WORK INSTRUCTION
Pull out every line with the word "European" from the entries below.

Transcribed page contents
= = = =

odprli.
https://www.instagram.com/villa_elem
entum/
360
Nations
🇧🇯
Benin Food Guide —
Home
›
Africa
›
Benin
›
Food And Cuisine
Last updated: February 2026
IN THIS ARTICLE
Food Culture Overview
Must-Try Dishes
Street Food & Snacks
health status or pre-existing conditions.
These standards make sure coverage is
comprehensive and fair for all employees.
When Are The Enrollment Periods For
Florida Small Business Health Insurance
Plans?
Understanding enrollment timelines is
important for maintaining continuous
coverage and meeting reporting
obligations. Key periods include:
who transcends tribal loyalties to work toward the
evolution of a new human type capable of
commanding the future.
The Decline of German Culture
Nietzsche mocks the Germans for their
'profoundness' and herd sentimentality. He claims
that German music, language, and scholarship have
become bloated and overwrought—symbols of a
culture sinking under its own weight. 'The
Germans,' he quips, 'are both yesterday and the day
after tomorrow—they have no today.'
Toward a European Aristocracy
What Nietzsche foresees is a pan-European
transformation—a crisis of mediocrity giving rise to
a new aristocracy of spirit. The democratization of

= = = =

ANSWER
Toward a European Aristocracy
What Nietzsche foresees is a pan-European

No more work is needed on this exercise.